Speaking at Web 2.0 Expo and Software Business SLAM Conference
Feb 5, 2008FYI, I will be speaking about B2B social networking at the upcoming Software Business SLAM (Sales, Licensing, Alliances, and Marketing) Conference April 3 and Web 2.0 Expo April 22-25, both in San Francisco. Hope to see you there.
Here are the session abstracts-
B2B Social Networking: Important Lessons for Software Marketing and Product Development
What does the rising prominence of online social networking mean for today's B2B software companies? How can software companies ensure their marketing and product development strategies fully consider these new technologies and user behavior? What lessons can learned from the successes of consumer networks such as Facebook and YouTube?
Join Clara Shih, Founder of Faceforce, the first enterprise mash-up on Facebook, and Product Line Director of AppExchange at Salesforce.com, to learn about the future of B2B social networking and strategies for building better customer relationships and communities using social data. You will hear about innovative ways software companies are transforming their customer, recruiting, reseller, and vendor relationships with online social networking technology.

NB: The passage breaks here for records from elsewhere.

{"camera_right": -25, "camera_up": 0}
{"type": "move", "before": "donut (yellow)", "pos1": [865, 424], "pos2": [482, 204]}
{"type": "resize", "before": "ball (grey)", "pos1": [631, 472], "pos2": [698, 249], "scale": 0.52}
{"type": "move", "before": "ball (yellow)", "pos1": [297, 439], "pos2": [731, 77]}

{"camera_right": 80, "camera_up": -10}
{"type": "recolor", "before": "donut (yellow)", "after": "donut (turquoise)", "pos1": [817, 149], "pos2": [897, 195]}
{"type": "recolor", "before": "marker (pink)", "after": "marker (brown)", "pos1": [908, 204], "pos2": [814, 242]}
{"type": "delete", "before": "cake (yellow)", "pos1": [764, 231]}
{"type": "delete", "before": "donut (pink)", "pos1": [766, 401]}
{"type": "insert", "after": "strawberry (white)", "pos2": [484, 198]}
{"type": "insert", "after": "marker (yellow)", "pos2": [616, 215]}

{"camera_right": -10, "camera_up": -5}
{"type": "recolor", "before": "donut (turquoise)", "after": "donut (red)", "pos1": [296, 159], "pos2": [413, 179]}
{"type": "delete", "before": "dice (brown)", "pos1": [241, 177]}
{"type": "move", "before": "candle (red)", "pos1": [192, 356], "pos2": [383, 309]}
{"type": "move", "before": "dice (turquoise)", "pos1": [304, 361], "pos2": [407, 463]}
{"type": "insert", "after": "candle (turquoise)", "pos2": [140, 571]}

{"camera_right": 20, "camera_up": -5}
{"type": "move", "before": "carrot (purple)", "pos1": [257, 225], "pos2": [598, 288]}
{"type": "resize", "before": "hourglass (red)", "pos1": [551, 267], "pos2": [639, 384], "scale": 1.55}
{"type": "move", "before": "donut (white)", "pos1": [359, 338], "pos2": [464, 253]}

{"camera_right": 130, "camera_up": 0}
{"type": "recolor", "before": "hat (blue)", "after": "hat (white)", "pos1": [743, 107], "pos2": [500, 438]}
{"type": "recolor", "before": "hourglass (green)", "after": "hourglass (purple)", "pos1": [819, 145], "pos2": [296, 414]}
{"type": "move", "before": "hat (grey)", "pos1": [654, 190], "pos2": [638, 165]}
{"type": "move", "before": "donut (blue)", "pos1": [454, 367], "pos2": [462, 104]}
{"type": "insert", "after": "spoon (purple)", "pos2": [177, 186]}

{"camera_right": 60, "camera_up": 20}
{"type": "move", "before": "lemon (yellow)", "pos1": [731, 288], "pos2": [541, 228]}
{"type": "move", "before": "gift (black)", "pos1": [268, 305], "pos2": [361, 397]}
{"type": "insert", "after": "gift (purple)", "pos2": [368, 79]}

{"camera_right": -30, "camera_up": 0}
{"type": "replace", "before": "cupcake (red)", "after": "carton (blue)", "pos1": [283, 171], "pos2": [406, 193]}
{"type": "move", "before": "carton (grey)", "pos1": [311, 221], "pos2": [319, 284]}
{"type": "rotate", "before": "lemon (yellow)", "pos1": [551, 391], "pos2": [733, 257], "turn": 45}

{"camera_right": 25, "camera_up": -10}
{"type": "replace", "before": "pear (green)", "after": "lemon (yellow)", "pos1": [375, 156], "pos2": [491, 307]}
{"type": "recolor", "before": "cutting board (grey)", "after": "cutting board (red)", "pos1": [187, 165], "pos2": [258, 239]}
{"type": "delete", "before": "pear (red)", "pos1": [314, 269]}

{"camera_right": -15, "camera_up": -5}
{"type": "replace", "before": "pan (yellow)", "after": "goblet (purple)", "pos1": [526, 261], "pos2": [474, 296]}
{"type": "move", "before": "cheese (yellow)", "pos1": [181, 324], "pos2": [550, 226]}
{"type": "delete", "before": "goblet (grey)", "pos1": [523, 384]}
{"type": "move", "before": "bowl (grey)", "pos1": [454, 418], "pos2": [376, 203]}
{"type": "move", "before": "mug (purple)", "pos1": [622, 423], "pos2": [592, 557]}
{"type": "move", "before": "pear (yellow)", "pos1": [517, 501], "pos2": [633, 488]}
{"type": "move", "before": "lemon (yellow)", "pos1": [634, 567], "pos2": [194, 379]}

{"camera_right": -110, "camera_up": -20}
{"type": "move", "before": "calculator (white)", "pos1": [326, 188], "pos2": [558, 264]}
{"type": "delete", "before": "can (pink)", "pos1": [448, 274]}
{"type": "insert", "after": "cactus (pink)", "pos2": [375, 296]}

Faceforce: Bringing the Power of the Social Graph to Enterprise Apps
Clara Shih (Salesforce / Faceforce)
Faceforce, which integrates Salesforce CRM with Facebook, is the first social enterprise mash-up. Approximately once per decade, the enterprise software industry undergoes a fundamental shift ushered in by a new disruptive technology. The 70s gave rise to mainframe computing, led by companies like IBM. In the 80s, the introduction of PCs gave rise to client-server computing, dominated by Microsoft, Oracle, and others. During the 90s, the Internet shook things up once again, making possible new innovations led by companies like Google, Yahoo!, eBay, and Salesforce.com. Today, we are seeing a fourth wave of “socially aware” enterprise applications.
This session will walk through the thinking behind Faceforce, future development plans, and how the social networking phenomenon at large will fundamentally change how business software is developed, deployed, and used. We will explore how the lines are increasingly blurring between the consumer and enterprise spaces, and what this means to businesses trying to market and sell their products.